As I weighed the options before me, the Lord brought me to Acts 20:17-38—the Apostle Paul’s farewell to the Ephesian elders—and eased my conscience. Like Paul, I felt that I “did not shrink from declaring to you the whole counsel of God,” and hence my hands were clean (vv. 26-27) of any charges of gospel timidity. Imperfectly, I discharged the ministry to which I had been called. It was in the Lord’s hands.
Since then, Acts 20 has been especially dear to me.
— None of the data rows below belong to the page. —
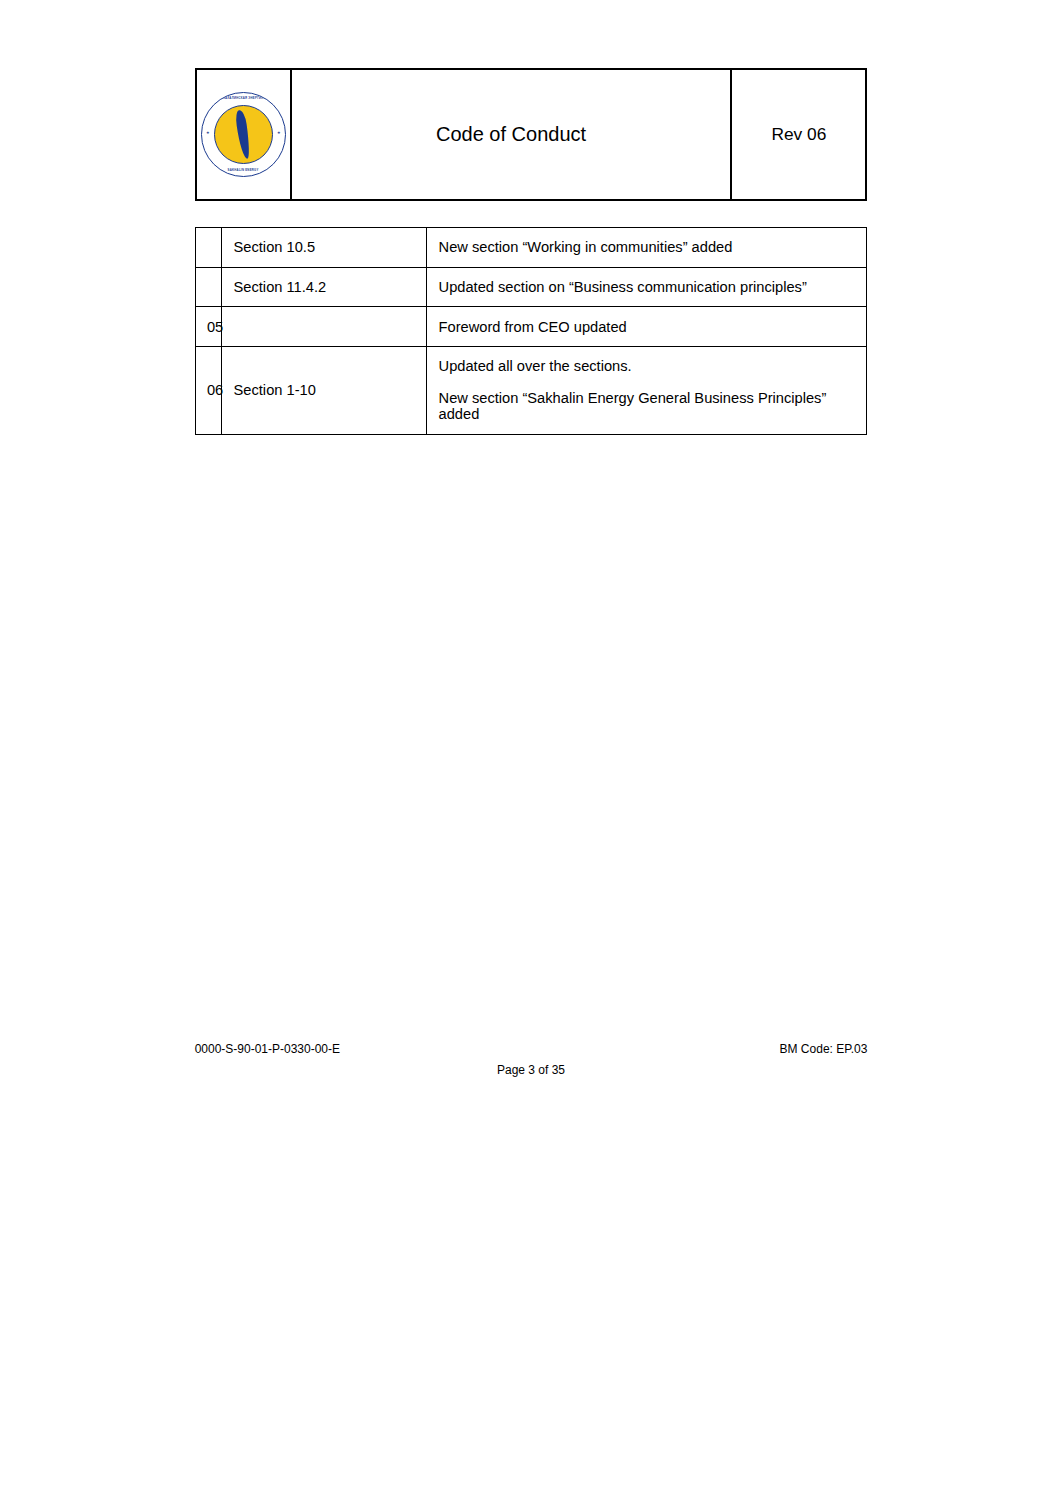| САХАЛИНСКАЯ ЭНЕРГИЯ SAKHALIN ENERGY ★ ★ | Code of Conduct | Rev 06 |
| | Section 10.5 | New section “Working in communities” added |
| | Section 11.4.2 | Updated section on “Business communication principles” |
| 05 | | Foreword from CEO updated |
| 06 | Section 1-10 | Updated all over the sections. New section “Sakhalin Energy General Business Principles” added |
0000-S-90-01-P-0330-00-E BM Code: EP.03
Page 3 of 35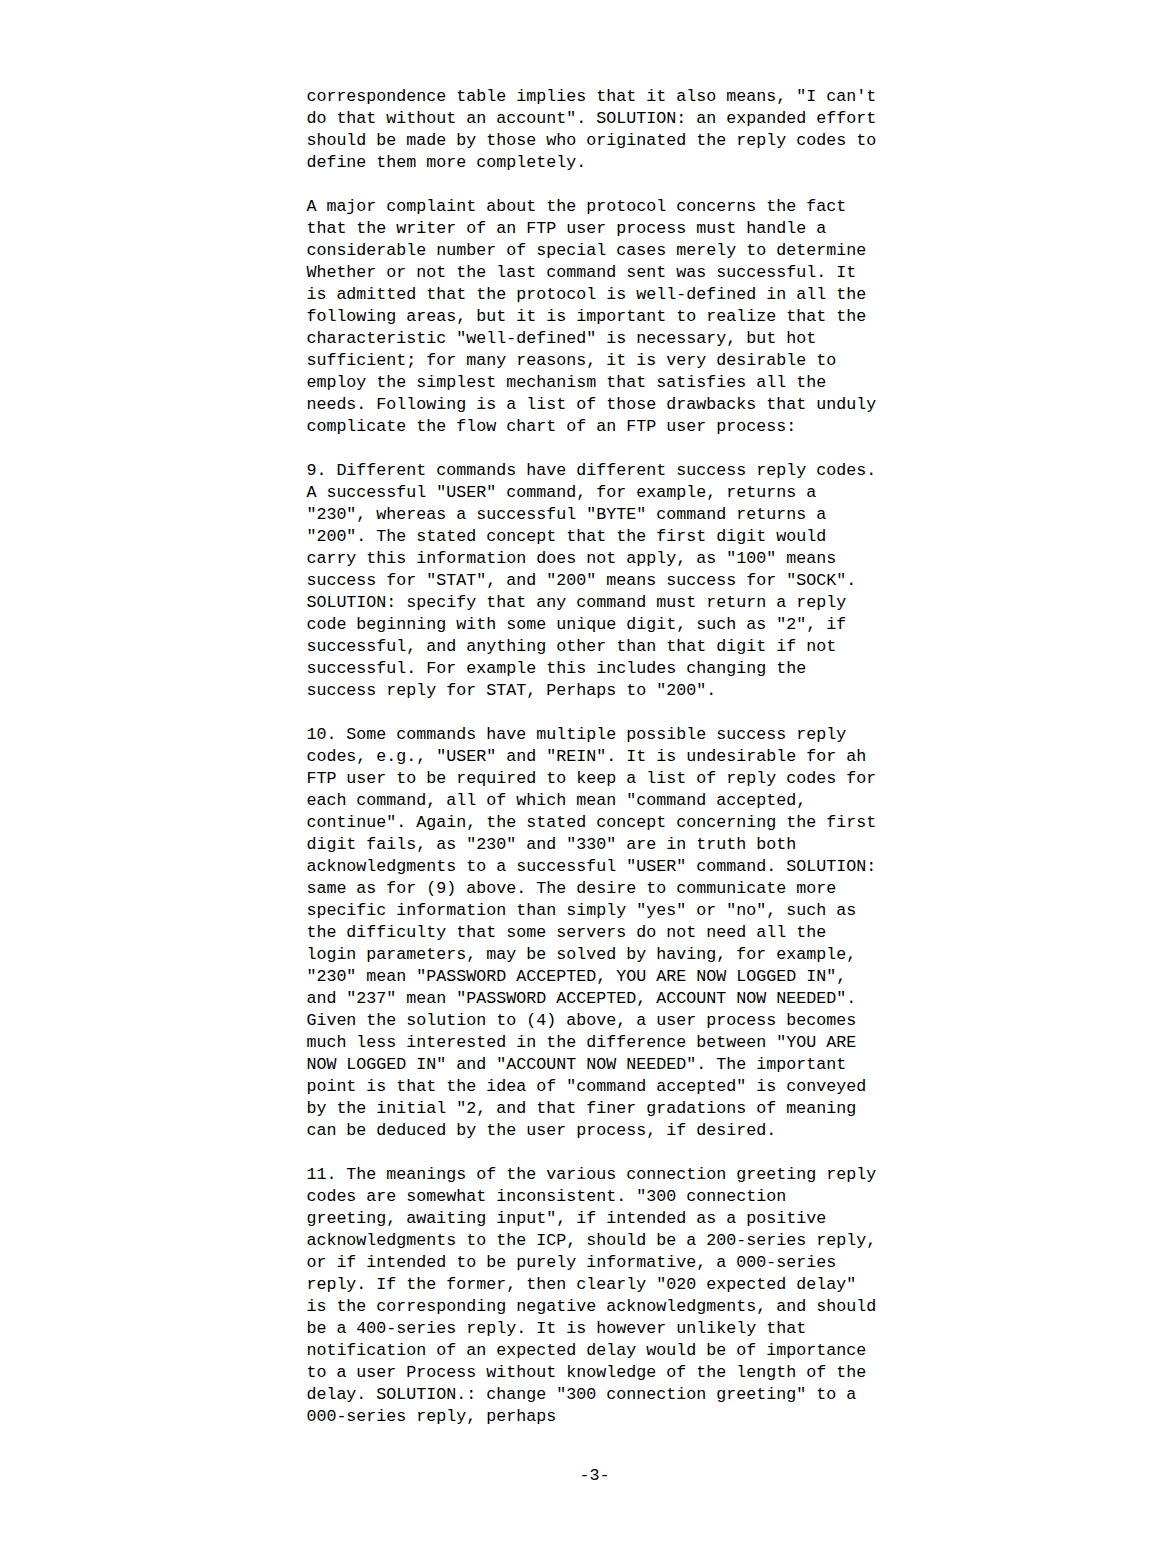correspondence table implies that it also means, "I can't do that without an account". SOLUTION: an expanded effort should be made by those who originated the reply codes to define them more completely.
A major complaint about the protocol concerns the fact that the writer of an FTP user process must handle a considerable number of special cases merely to determine Whether or not the last command sent was successful. It is admitted that the protocol is well-defined in all the following areas, but it is important to realize that the characteristic "well-defined" is necessary, but hot sufficient; for many reasons, it is very desirable to employ the simplest mechanism that satisfies all the needs. Following is a list of those drawbacks that unduly complicate the flow chart of an FTP user process:
9. Different commands have different success reply codes. A successful "USER" command, for example, returns a "230", whereas a successful "BYTE" command returns a "200". The stated concept that the first digit would carry this information does not apply, as "100" means success for "STAT", and "200" means success for "SOCK". SOLUTION: specify that any command must return a reply code beginning with some unique digit, such as "2", if successful, and anything other than that digit if not successful. For example this includes changing the success reply for STAT, Perhaps to "200".
10. Some commands have multiple possible success reply codes, e.g., "USER" and "REIN". It is undesirable for ah FTP user to be required to keep a list of reply codes for each command, all of which mean "command accepted, continue". Again, the stated concept concerning the first digit fails, as "230" and "330" are in truth both acknowledgments to a successful "USER" command. SOLUTION: same as for (9) above. The desire to communicate more specific information than simply "yes" or "no", such as the difficulty that some servers do not need all the login parameters, may be solved by having, for example, "230" mean "PASSWORD ACCEPTED, YOU ARE NOW LOGGED IN", and "237" mean "PASSWORD ACCEPTED, ACCOUNT NOW NEEDED". Given the solution to (4) above, a user process becomes much less interested in the difference between "YOU ARE NOW LOGGED IN" and "ACCOUNT NOW NEEDED". The important point is that the idea of "command accepted" is conveyed by the initial "2, and that finer gradations of meaning can be deduced by the user process, if desired.
11. The meanings of the various connection greeting reply codes are somewhat inconsistent. "300 connection greeting, awaiting input", if intended as a positive acknowledgments to the ICP, should be a 200-series reply, or if intended to be purely informative, a 000-series reply. If the former, then clearly "020 expected delay" is the corresponding negative acknowledgments, and should be a 400-series reply. It is however unlikely that notification of an expected delay would be of importance to a user Process without knowledge of the length of the delay. SOLUTION.: change "300 connection greeting" to a 000-series reply, perhaps
-3-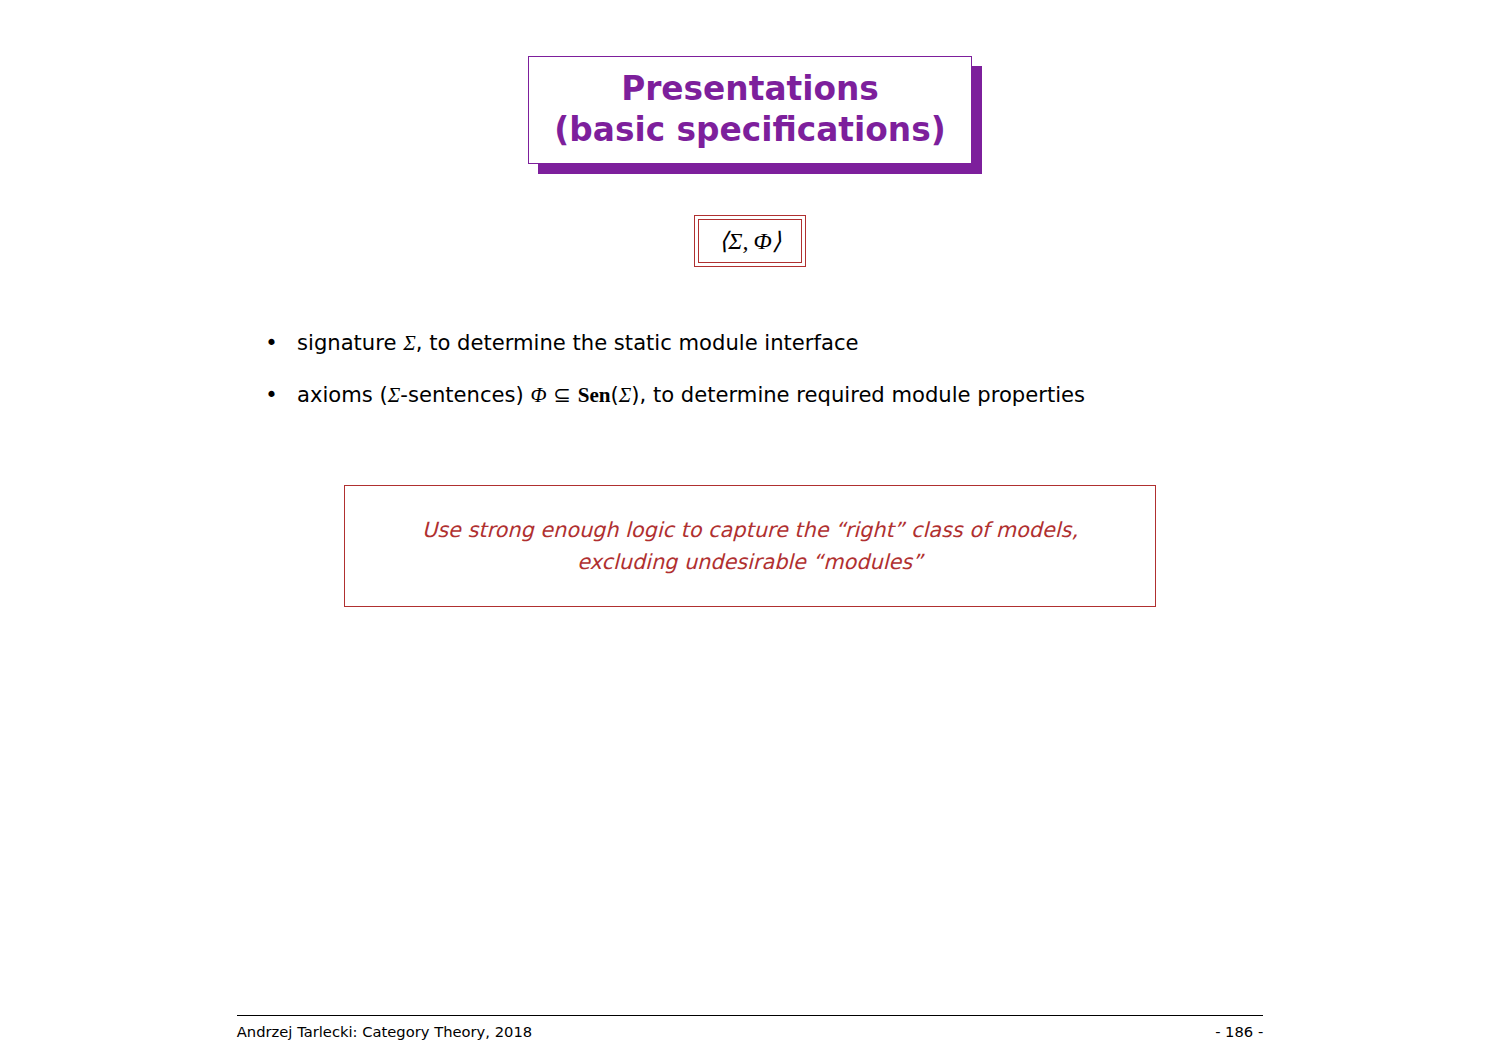Presentations
(basic specifications)
⟨Σ, Φ⟩
signature Σ, to determine the static module interface
axioms (Σ-sentences) Φ ⊆ Sen(Σ), to determine required module properties
Use strong enough logic to capture the “right” class of models,
excluding undesirable “modules”
Andrzej Tarlecki: Category Theory, 2018 - 186 -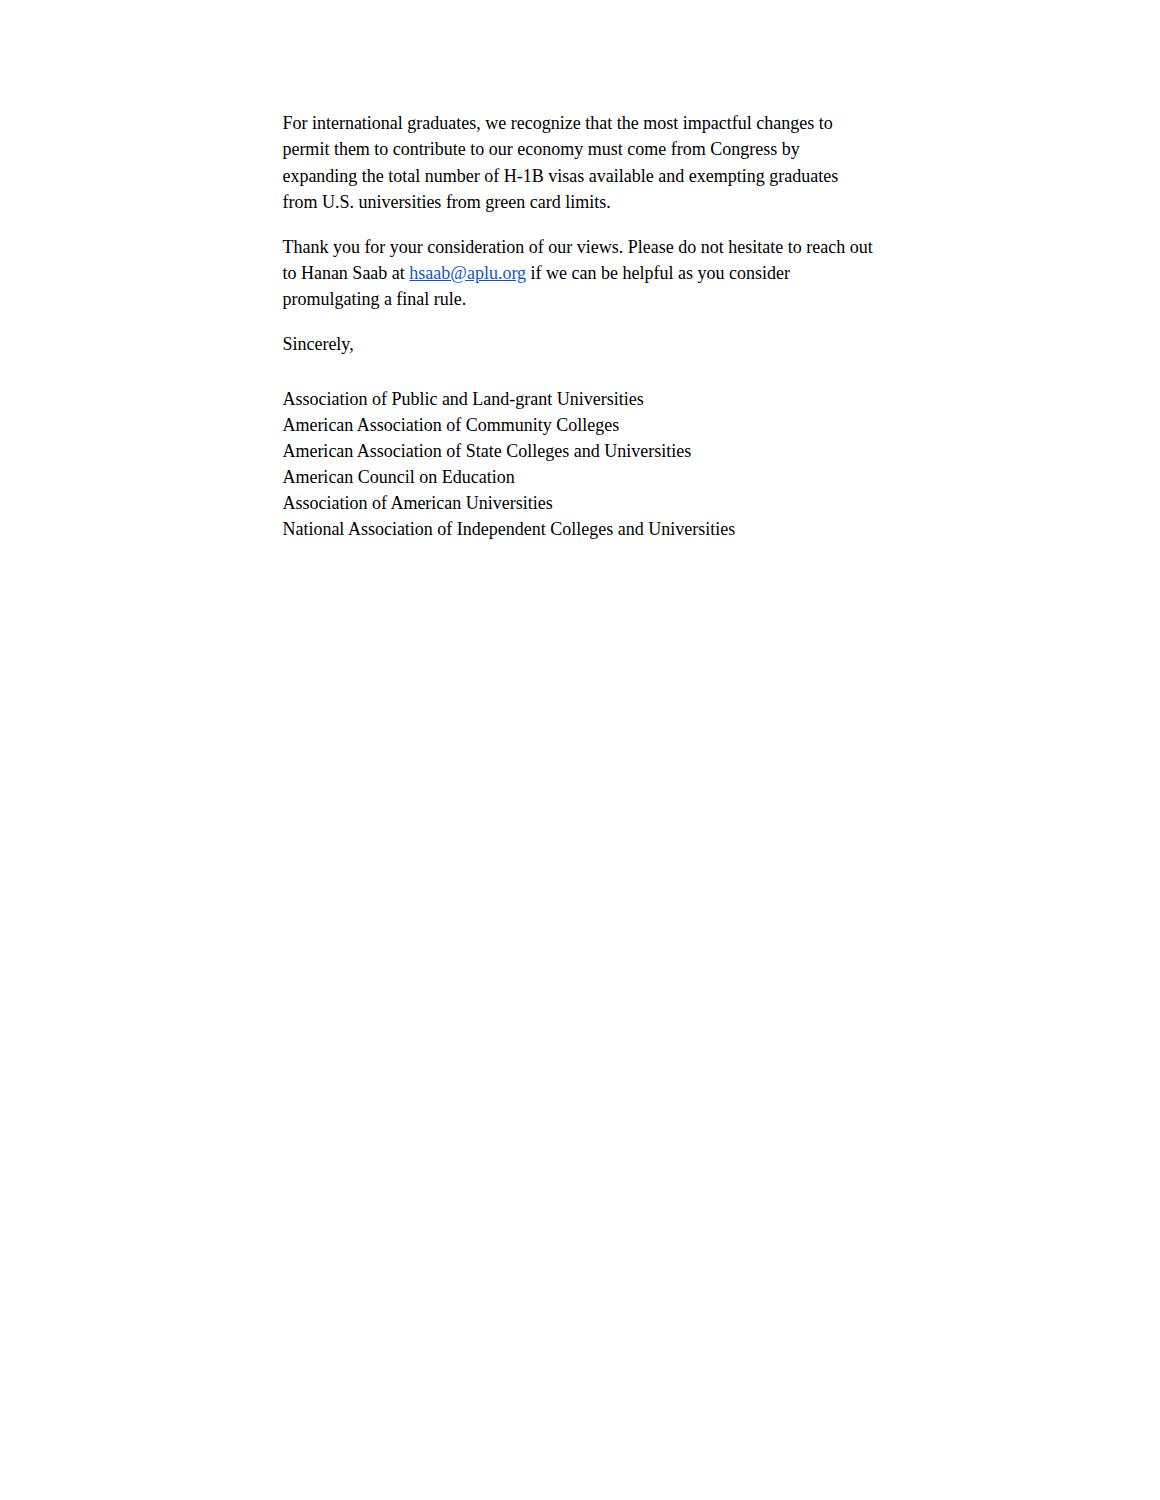For international graduates, we recognize that the most impactful changes to permit them to contribute to our economy must come from Congress by expanding the total number of H-1B visas available and exempting graduates from U.S. universities from green card limits.
Thank you for your consideration of our views. Please do not hesitate to reach out to Hanan Saab at hsaab@aplu.org if we can be helpful as you consider promulgating a final rule.
Sincerely,
Association of Public and Land-grant Universities
American Association of Community Colleges
American Association of State Colleges and Universities
American Council on Education
Association of American Universities
National Association of Independent Colleges and Universities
But there’s another lesson from this precious text that has been haunting me as we all live through this strange season—a statement from Paul often overlooked:
“But I do not account my life of any value nor as precious to myself, if only I may finish my course and the ministry that I received from the Lord Jesus, to testify to the gospel of the grace of God.” (v. 24)
I’ve lived a relatively comfortable life—always well-fed, surrounded by loving family, and generally affirmed in my ministry and career aspirations. I will confess that the risks I have personally taken for the sake of the gospel are ultimately small and few in number compared to the global church of believers. I take it that my fellow middle class and upper-middle class North American brothers and sisters in Christ will relate. So, admittedly, I am in a precarious position—ironically—to be writing about risk.
But when we encounter a passage of Scripture that does not conform with our own past experiences, it is not the text’s job to bend and accommodate us. We must conform to the word.